## Requirement:
Every record must be restated exactly. Drop the images.

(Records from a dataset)
★ ★ ★ ★
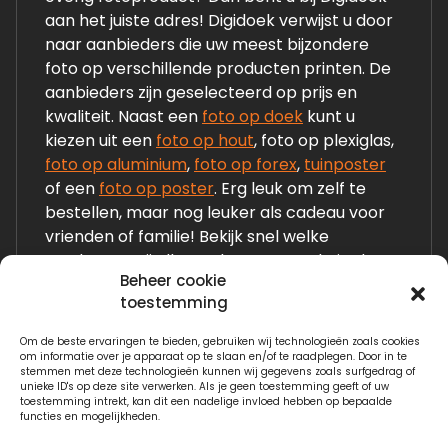
aan het juiste adres! Digidoek verwijst u door
naar aanbieders die uw meest bijzondere
foto op verschillende producten printen. De
aanbieders zijn geselecteerd op prijs en
kwaliteit. Naast een
foto op doek
kunt u
kiezen uit een
foto op hout
, foto op plexiglas,
foto op aluminium
,
foto op forex
,
tuinposter
of een
foto op poster
. Erg leuk om zelf te
bestellen, maar nog leuker als cadeau voor
vrienden of familie! Bekijk snel welke
producten wij allemaal op onze website laten
Beheer cookie
zien!
toestemming
Om de beste ervaringen te bieden, gebruiken wij technologieën zoals cookies
Links:
om informatie over je apparaat op te slaan en/of te raadplegen. Door in te
stemmen met deze technologieën kunnen wij gegevens zoals surfgedrag of
Fotogeschenken.nl
unieke ID's op deze site verwerken. Als je geen toestemming geeft of uw
toestemming intrekt, kan dit een nadelige invloed hebben op bepaalde
functies en mogelijkheden.
Watervilla.nl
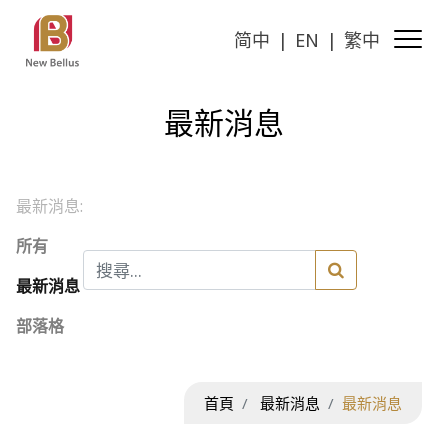
简中
EN
繁中
最新消息
最新消息:
所有
最新消息
部落格
首頁
最新消息
最新消息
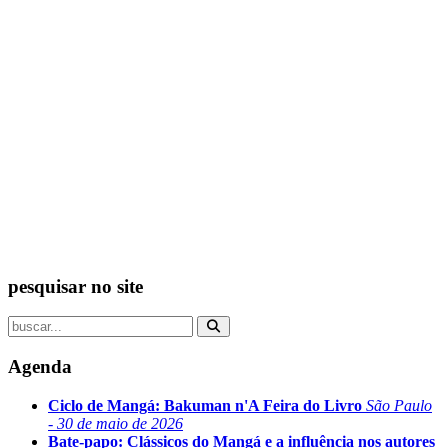
pesquisar no site
Agenda
Ciclo de Mangá: Bakuman n'A Feira do Livro
São Paulo
- 30 de maio de 2026
Bate-papo: Clássicos do Mangá e a influência nos autores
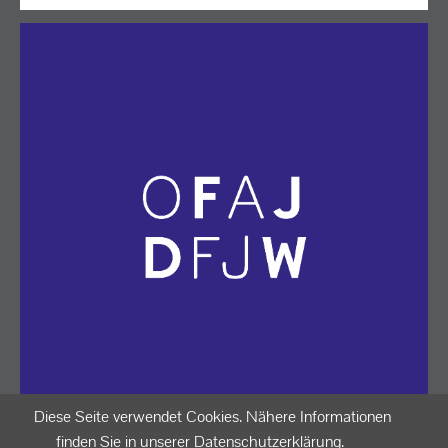
Diese Seite verwendet Cookies. Nähere Informationen
finden Sie in unserer Datenschutzerklärung.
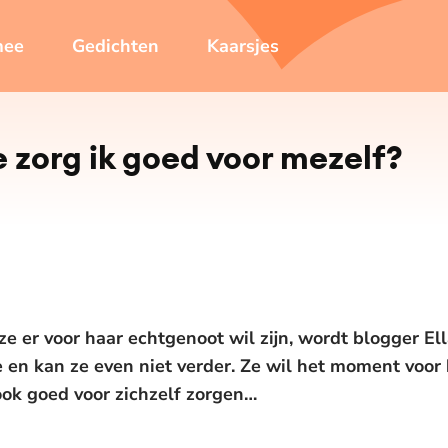
mee
Gedichten
Kaarsjes
oe zorg ik goed voor mezelf?
e er voor haar echtgenoot wil zijn, wordt blogger El
e en kan ze even niet verder. Ze wil het moment voor
ook goed voor zichzelf zorgen…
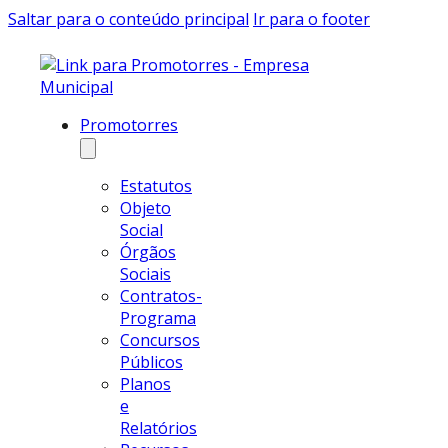
Saltar para o conteúdo principal
Ir para o footer
Promotorres
Estatutos
Objeto
Social
Órgãos
Sociais
Contratos-
Programa
Concursos
Públicos
Planos
e
Relatórios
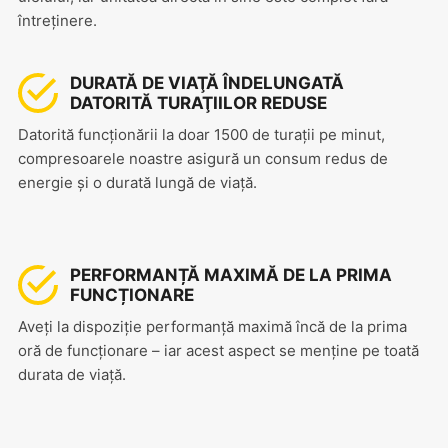
întreținere.
DURATĂ DE VIAŢĂ ÎNDELUNGATĂ
DATORITĂ TURAŢIILOR REDUSE
Datorită funcționării la doar 1500 de turații pe minut,
compresoarele noastre asigură un consum redus de
energie și o durată lungă de viață.
PERFORMANȚĂ MAXIMĂ DE LA PRIMA
FUNCȚIONARE
Aveți la dispoziție performanţă maximă încă de la prima
oră de funcţionare – iar acest aspect se menţine pe toată
durata de viaţă.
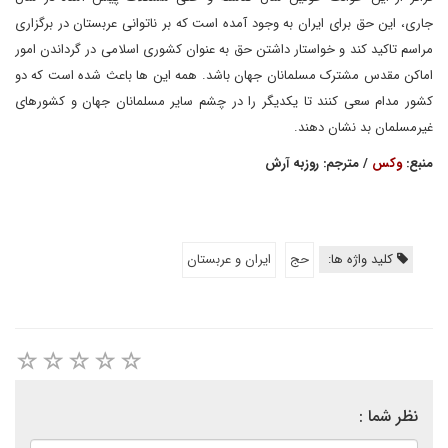
جاری، این حق برای ایران به وجود آمده است که بر ناتوانی عربستان در برگزاری
مراسم تاکید کند و خواستار داشتن حق به عنوان کشوری اسلامی در گرداندن امور
اماکن مقدس مشترک مسلمانان جهان باشد. همه این ها باعث شده است که دو
کشور مدام سعی کنند تا یکدیگر را در چشم سایر مسلمانان جهان و کشورهای
غیرمسلمان بد نشان دهند.
منبع:
وکس
/ مترجم: روزبه آرش
کلید واژه ها:
حج
ایران و عربستان
نظر شما :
★ ★ ★ ★
## Response to this exercise:
aan het juiste adres! Digidoek verwijst u door
naar aanbieders die uw meest bijzondere
foto op verschillende producten printen. De
aanbieders zijn geselecteerd op prijs en
kwaliteit. Naast een
foto op doek
kunt u
kiezen uit een
foto op hout
, foto op plexiglas,
foto op aluminium
,
foto op forex
,
tuinposter
of een
foto op poster
. Erg leuk om zelf te
bestellen, maar nog leuker als cadeau voor
vrienden of familie! Bekijk snel welke
producten wij allemaal op onze website laten
Beheer cookie
zien!
toestemming
Om de beste ervaringen te bieden, gebruiken wij technologieën zoals cookies
Links:
om informatie over je apparaat op te slaan en/of te raadplegen. Door in te
stemmen met deze technologieën kunnen wij gegevens zoals surfgedrag of
Fotogeschenken.nl
unieke ID's op deze site verwerken. Als je geen toestemming geeft of uw
toestemming intrekt, kan dit een nadelige invloed hebben op bepaalde
functies en mogelijkheden.
Watervilla.nl
简中
EN
繁中
最新消息
最新消息:
所有
最新消息
部落格
首頁
最新消息
最新消息
pesquisar no site
Agenda
Ciclo de Mangá: Bakuman n'A Feira do Livro
São Paulo
- 30 de maio de 2026
Bate-papo: Clássicos do Mangá e a influência nos autores
Diese Seite verwendet Cookies. Nähere Informationen
finden Sie in unserer Datenschutzerklärung.
mee
Gedichten
Kaarsjes
oe zorg ik goed voor mezelf?
e er voor haar echtgenoot wil zijn, wordt blogger El
e en kan ze even niet verder. Ze wil het moment voor
ook goed voor zichzelf zorgen…
Saltar para o conteúdo principal
Ir para o footer
Promotorres
Estatutos
Objeto
Social
Órgãos
Sociais
Contratos-
Programa
Concursos
Públicos
Planos
e
Relatórios
întreținere.
DURATĂ DE VIAŢĂ ÎNDELUNGATĂ
DATORITĂ TURAŢIILOR REDUSE
Datorită funcționării la doar 1500 de turații pe minut,
compresoarele noastre asigură un consum redus de
energie și o durată lungă de viață.
PERFORMANȚĂ MAXIMĂ DE LA PRIMA
FUNCȚIONARE
Aveți la dispoziție performanţă maximă încă de la prima
oră de funcţionare – iar acest aspect se menţine pe toată
durata de viaţă.
جاری، این حق برای ایران به وجود آمده است که بر ناتوانی عربستان در برگزاری
مراسم تاکید کند و خواستار داشتن حق به عنوان کشوری اسلامی در گرداندن امور
اماکن مقدس مشترک مسلمانان جهان باشد. همه این ها باعث شده است که دو
کشور مدام سعی کنند تا یکدیگر را در چشم سایر مسلمانان جهان و کشورهای
غیرمسلمان بد نشان دهند.
منبع:
وکس
/ مترجم: روزبه آرش
کلید واژه ها:
حج
ایران و عربستان
نظر شما :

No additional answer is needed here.